··· Texte du document
Les animaux d’élevage aussi n’ont pas été épargnés par l’état d’urgence sanitaire.
Des dromadaires affamés et des chevaux de trait (calèche) en état de souffrance ont été signalés à la suite de la paralysie des activités touristiques ; les propriétaires se sont retrouvés sans moyens financiers pour acheter de la nourriture afin de subvenir à leurs besoins, voire même aux besoins des membres de leurs familles (Rapport SPANA, Avril 2020).
L’élevage bovin qui génère des produits stratégiques pour le pays (viande, lait et dérivés) souffre déjà de plusieurs insuffisances structurelles. Très dépendant des marchés internationaux instables (semences, aliments, médicaments vétérinaires…), il se trouve exposé à plusieurs freins qui limitent son développement. Nous citons à titre d’exemple : la multiplicité des intermédiaires informels, les changements climatiques, le déficit hydrique, et la faible intégration entre les productions végétales et les productions animales.
L’augmentation du prix des aliments pour bétail et le manque d’un vrai soutien de l’état à l’éleveur tunisien se sont traduits, sur le marché, par une hausse des prix du lait et surtout de la viande sans pour autant que le l’éleveur en bénéficie.
······
## Votre tâche
Dressez la liste complète des freins au développement de l'élevage bovin que cite le texte sur l'élevage.
··· Données
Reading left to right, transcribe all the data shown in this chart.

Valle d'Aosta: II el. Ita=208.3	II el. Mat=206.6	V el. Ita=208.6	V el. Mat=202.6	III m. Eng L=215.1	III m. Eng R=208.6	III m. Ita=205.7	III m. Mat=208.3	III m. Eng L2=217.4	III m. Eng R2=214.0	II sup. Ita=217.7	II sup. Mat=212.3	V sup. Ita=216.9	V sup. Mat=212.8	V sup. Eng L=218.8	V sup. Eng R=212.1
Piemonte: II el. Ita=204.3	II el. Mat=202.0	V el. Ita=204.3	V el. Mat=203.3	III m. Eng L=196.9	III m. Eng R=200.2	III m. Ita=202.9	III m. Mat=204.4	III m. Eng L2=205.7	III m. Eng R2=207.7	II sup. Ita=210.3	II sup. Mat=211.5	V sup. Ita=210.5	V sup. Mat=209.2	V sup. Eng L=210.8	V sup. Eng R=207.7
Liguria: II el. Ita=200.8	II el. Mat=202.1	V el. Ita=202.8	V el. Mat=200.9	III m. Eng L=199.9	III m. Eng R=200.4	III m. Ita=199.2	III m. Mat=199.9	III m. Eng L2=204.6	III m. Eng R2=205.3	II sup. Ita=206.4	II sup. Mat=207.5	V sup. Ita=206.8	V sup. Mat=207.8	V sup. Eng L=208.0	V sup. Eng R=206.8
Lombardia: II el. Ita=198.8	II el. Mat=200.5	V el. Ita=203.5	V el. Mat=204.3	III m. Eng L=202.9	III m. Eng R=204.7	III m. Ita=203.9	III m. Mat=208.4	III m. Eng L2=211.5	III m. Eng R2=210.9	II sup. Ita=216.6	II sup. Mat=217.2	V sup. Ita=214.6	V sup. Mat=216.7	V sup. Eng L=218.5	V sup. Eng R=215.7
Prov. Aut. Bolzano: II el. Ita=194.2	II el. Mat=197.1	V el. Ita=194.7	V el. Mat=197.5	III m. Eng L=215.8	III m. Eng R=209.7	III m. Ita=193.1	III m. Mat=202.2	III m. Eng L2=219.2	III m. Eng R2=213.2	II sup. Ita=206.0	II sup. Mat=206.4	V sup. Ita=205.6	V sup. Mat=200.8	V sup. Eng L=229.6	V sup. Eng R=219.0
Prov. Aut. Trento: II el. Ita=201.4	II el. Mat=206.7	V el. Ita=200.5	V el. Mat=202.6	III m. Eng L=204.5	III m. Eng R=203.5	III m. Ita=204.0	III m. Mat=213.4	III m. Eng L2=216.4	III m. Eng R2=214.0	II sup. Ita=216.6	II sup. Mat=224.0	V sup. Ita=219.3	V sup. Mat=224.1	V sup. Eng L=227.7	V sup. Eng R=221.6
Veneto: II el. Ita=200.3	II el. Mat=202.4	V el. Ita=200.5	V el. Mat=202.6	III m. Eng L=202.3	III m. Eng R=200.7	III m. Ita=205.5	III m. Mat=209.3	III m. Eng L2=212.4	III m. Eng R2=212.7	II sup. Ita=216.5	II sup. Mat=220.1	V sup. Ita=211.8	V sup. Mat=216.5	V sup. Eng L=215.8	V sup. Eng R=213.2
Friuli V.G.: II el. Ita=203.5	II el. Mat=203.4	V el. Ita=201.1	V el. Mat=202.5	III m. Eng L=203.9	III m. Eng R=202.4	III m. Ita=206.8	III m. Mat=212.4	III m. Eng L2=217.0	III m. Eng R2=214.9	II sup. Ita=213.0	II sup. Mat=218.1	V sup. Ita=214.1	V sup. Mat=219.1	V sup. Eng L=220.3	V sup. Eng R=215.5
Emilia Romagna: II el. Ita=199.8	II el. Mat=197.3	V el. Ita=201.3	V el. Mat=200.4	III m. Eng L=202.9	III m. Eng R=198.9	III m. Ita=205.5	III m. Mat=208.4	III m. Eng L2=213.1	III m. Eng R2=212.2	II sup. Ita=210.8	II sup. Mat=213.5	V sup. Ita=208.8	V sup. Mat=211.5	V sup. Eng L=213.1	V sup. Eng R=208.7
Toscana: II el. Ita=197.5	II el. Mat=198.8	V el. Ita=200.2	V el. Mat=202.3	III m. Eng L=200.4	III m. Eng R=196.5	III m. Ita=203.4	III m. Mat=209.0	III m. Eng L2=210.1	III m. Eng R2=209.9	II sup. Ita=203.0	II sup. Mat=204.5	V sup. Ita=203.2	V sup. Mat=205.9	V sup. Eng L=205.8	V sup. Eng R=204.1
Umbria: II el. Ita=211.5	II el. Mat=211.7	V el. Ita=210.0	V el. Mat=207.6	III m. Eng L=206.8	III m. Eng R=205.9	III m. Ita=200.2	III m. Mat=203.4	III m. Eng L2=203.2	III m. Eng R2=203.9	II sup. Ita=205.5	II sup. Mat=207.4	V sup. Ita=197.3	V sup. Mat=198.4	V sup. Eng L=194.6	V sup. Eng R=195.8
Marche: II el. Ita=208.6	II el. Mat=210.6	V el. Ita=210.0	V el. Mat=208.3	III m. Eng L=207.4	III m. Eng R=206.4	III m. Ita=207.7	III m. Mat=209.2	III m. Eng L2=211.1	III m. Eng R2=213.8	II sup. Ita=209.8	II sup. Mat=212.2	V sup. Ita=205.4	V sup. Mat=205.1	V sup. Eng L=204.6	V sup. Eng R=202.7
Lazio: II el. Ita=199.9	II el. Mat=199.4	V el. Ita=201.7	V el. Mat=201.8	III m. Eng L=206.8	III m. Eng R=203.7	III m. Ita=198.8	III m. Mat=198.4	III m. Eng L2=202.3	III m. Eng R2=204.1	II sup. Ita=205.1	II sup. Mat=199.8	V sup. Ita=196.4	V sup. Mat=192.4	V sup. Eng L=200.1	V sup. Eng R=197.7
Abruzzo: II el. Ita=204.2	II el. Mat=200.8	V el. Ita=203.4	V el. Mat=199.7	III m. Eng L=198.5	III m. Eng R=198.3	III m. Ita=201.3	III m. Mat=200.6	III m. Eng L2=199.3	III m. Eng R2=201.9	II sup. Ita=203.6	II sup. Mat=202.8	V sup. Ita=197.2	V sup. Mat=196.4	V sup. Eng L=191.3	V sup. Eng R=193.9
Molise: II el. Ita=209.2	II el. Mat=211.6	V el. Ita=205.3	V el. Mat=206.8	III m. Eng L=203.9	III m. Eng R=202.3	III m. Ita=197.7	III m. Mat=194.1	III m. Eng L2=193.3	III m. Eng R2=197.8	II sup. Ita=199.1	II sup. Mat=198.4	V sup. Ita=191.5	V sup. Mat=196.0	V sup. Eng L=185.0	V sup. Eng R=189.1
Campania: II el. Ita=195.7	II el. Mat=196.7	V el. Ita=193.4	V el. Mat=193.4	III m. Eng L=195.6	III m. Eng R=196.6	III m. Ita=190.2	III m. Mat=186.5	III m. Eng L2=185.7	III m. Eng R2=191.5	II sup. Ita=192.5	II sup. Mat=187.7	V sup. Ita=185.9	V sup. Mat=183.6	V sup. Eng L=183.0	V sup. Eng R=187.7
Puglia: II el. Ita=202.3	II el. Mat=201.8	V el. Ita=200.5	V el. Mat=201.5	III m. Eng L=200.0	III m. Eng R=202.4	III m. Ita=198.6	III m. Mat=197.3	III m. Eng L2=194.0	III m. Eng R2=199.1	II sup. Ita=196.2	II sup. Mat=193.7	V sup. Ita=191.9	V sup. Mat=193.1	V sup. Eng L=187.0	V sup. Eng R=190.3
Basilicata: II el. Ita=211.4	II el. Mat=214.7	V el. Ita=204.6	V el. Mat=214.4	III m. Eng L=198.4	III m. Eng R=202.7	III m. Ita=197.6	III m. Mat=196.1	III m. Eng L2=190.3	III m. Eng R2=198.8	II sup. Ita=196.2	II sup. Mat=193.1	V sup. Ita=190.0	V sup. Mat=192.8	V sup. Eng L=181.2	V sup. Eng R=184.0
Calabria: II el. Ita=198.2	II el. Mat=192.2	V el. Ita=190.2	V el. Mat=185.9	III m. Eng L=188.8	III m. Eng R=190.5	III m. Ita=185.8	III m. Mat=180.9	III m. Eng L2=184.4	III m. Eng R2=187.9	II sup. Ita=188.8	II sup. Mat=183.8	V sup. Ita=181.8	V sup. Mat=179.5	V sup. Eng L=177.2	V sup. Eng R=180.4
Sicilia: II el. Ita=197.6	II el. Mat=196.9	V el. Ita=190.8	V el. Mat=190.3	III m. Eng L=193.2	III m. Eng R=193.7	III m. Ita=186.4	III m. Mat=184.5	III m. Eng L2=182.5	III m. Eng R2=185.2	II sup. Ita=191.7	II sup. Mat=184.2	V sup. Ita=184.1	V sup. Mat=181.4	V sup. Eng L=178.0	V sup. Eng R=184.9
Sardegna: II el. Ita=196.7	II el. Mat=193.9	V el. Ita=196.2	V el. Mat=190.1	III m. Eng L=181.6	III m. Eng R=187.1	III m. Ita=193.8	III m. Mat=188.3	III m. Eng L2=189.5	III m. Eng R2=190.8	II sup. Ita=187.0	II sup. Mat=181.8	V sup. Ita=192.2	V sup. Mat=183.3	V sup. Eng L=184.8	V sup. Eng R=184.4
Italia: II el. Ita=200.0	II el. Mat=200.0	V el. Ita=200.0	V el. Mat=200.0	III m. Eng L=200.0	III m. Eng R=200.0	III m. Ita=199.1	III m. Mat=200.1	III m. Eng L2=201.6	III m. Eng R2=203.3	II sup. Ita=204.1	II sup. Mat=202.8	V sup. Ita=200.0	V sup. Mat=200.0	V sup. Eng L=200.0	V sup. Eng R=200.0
······
## Corrigé de l'exercice
- la multiplicité des intermédiaires informels
- les changements climatiques
- le déficit hydrique
- la faible intégration entre les productions végétales et les productions animales